“Libatkan Masyarakat. Pariwisata Toba Tak Bisa Hanya Andalkan Pemandangan” Judul berita di Harian “KOMPAS” (11/4-2016) ini amat sangat layak direnungkan. Soalnya, kalau bicara pariwisata (tourism) tidak hanya mengandalkan pemandangan alam, tapi juga sisi-sisi kehidupan sehari-hari masyarakat yang membawa susana khas daerah tsb.
Nah, cobalah berdiri di tepian Danau Toba: Apakah Anda melihat ‘orang Batak’ di sana?
Bandingkan jika kita jalan-jalan di Jalan Malioboro di Yogyakarta atau di Kuta, Denpasar Bali. Dengan semerta kita melihat ‘orang Jawa’ yaitu orang-orang memakai pakaian khas daerah itu. Sama halnya dengan di Denpasar setiap saat kita bisa melibat ‘orang Bali’ yang memakai kain khas dan menyelipkan sepucuk kembang di kepala.
Perda Muatan Moral
Tentu saja tidak ada ‘orang Batak’ di Parapat, kota di tepi Danau Toba. Semua sama tanpa ada perbedaan yang khas sebagai ‘orang Batak’.

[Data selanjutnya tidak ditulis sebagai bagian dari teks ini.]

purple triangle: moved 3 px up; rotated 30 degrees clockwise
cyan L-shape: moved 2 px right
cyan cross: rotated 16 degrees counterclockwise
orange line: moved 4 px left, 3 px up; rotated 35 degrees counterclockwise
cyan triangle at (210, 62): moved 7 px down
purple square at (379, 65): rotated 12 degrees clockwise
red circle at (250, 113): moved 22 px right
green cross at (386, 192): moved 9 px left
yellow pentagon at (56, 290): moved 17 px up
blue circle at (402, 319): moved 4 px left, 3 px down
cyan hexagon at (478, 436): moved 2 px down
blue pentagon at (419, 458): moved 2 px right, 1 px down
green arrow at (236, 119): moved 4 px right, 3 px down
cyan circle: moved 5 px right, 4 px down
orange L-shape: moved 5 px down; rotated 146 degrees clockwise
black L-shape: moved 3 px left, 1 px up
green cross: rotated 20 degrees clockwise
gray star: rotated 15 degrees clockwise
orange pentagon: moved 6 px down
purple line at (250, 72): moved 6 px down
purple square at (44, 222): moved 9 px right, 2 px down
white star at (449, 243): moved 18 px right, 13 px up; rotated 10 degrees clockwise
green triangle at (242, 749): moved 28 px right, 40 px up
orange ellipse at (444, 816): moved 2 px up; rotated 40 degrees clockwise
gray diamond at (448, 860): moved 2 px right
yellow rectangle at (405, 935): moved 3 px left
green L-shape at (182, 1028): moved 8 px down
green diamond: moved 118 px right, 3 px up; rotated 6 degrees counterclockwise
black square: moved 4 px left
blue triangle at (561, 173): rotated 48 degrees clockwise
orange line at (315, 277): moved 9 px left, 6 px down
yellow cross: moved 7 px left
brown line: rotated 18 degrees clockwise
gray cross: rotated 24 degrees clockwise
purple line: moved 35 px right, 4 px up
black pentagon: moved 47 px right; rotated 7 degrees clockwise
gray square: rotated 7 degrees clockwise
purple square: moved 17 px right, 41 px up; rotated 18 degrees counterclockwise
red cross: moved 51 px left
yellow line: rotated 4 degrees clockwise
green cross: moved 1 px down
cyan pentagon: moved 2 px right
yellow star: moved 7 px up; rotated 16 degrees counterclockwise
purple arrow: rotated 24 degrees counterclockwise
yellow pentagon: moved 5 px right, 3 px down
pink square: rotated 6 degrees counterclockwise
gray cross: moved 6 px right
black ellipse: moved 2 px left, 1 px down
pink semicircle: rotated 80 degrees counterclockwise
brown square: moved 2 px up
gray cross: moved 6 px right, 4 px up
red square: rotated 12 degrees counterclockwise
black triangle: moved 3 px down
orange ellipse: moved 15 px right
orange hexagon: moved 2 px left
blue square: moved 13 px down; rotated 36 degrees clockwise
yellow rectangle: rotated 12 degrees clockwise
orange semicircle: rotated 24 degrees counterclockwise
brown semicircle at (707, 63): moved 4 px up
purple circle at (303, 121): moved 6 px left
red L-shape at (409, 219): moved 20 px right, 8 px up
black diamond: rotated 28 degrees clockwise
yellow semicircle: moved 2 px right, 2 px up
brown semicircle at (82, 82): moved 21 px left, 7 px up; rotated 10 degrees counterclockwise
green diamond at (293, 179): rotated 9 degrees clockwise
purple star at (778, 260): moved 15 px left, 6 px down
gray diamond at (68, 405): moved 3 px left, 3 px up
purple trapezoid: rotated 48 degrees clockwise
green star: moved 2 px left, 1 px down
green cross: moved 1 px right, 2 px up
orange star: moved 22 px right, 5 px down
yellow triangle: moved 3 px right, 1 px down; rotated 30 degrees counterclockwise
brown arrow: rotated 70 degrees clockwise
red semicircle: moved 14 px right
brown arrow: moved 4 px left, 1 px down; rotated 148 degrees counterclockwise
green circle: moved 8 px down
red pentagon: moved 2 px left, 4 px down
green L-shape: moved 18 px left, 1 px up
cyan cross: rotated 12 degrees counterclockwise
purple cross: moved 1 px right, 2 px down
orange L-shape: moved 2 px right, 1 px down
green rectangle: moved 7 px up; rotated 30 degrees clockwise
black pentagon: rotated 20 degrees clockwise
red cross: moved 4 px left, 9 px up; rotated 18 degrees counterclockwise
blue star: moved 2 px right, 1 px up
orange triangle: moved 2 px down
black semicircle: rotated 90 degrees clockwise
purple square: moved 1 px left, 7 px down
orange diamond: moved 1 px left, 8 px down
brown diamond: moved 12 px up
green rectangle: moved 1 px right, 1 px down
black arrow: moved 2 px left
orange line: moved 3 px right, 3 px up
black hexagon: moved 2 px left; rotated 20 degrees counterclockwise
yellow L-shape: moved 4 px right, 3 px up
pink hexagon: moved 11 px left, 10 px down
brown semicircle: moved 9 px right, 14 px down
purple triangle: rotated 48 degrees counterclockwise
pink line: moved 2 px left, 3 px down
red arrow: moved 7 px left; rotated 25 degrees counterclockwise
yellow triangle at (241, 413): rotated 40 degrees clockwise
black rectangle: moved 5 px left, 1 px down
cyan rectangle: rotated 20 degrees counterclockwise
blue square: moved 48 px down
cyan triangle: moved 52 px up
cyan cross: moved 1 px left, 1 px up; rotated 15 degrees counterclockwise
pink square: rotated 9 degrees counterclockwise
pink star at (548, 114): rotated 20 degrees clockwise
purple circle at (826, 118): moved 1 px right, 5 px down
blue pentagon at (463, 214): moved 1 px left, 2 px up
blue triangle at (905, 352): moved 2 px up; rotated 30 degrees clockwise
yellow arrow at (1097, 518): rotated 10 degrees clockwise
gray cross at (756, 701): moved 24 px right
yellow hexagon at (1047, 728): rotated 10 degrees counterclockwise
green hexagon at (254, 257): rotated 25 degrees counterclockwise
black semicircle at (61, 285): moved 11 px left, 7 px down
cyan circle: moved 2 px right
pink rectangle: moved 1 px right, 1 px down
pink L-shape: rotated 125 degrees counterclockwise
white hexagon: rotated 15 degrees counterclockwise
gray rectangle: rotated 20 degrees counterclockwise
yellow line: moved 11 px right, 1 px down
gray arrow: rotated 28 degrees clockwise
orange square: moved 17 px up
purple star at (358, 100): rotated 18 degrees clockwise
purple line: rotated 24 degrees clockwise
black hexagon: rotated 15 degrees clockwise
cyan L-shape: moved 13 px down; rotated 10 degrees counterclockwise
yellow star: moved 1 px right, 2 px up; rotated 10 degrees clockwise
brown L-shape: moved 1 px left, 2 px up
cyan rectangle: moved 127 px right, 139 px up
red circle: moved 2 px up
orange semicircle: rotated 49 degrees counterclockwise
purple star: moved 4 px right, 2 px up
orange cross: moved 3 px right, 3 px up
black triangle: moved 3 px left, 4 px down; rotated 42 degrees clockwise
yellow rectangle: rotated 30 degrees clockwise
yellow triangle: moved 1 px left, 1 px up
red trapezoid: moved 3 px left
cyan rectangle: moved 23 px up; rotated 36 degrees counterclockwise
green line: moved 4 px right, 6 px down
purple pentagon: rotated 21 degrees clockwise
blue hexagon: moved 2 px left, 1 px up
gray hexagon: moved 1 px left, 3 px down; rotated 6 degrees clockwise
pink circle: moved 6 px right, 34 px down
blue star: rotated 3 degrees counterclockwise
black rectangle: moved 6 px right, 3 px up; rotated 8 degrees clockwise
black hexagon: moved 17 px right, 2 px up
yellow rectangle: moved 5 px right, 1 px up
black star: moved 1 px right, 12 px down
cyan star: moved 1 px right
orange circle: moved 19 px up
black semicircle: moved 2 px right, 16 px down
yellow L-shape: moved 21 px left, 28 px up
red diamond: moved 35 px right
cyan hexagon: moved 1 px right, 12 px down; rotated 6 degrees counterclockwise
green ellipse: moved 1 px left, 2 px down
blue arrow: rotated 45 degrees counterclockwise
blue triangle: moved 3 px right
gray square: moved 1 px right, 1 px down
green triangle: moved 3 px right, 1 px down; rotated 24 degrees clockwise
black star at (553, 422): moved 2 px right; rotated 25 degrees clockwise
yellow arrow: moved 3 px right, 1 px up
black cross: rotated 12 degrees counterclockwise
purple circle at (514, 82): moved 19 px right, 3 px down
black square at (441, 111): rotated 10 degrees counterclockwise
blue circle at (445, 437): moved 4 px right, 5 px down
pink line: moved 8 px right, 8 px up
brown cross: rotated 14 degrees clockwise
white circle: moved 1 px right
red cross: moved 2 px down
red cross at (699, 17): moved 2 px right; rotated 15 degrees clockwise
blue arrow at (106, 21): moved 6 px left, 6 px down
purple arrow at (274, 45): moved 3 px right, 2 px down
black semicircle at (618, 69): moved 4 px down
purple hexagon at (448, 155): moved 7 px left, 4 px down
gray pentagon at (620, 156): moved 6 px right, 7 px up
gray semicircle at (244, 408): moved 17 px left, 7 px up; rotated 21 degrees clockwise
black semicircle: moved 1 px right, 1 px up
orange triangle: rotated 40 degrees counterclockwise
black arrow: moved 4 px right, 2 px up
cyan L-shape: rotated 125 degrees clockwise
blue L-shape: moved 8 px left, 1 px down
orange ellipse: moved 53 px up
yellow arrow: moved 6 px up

Faktor lain yang bisa mendorong wisatawan manca negara adalah tidak ada aturan yang mengatur cara berpakaian di tempat umum. Memang, di Yogyakarta tidak seperti di Kota Denpasar. Cewek-cewek bule melenggang hanya memakai kolor dan kutang.
Kok Cuma cewek bule, sih? Ya, maklum sebagian dari kita ‘kan dibelenggu kemunafikan. Pakai lengkap tapi melenggang mencari kamar jam-jaman.
Ketika ada turis hanya pakai kolor dan kutang di Danau Toba, bisa jadi akan muncul protes: “Itu menodai tempat kita yang suci.” Maklum, Danau Toba dan Pulau Samosir secara mitologi terkait dengan (kesucian) orang Batak.
Tapi, buang air kencing dan tinja, memandikan babi dan kerbau, membuang detergen, dll. ke danau, apakah ini tidak menodai kesucian air danau sebagai bagian dari kehidupan manusia? Soalnya, membuang kotoran manusia ke danau akan meningkatkan kandungan e-coli yang sangat berbahaya bagi kesehatan manusia karena bisa menyebaban diare.
Maka, amatlah beralasan kalau kemudian pekerja seni dan pedagang cenderamata di sebuah kota di Indonesia, yang jadi salah satu tujuan wisata utama, meradang karena hanya mengandalkan pembeli lokal dan wisatawan nusantara yang hanya datang musiman.
Soalnya, kota itu diatur dengan peraturan daerah (Perda) bermuatan moral dan agama yang melarang wisatawan hanya pakai kolor dan kutang. Akibatnya, wisatawan mancanegara hanya numpang lewat di ‘kota suci’ itu untuk meneruskan perjalanan ke pantai yang suasananya persis sama dengan suasana di Kuta, Bali.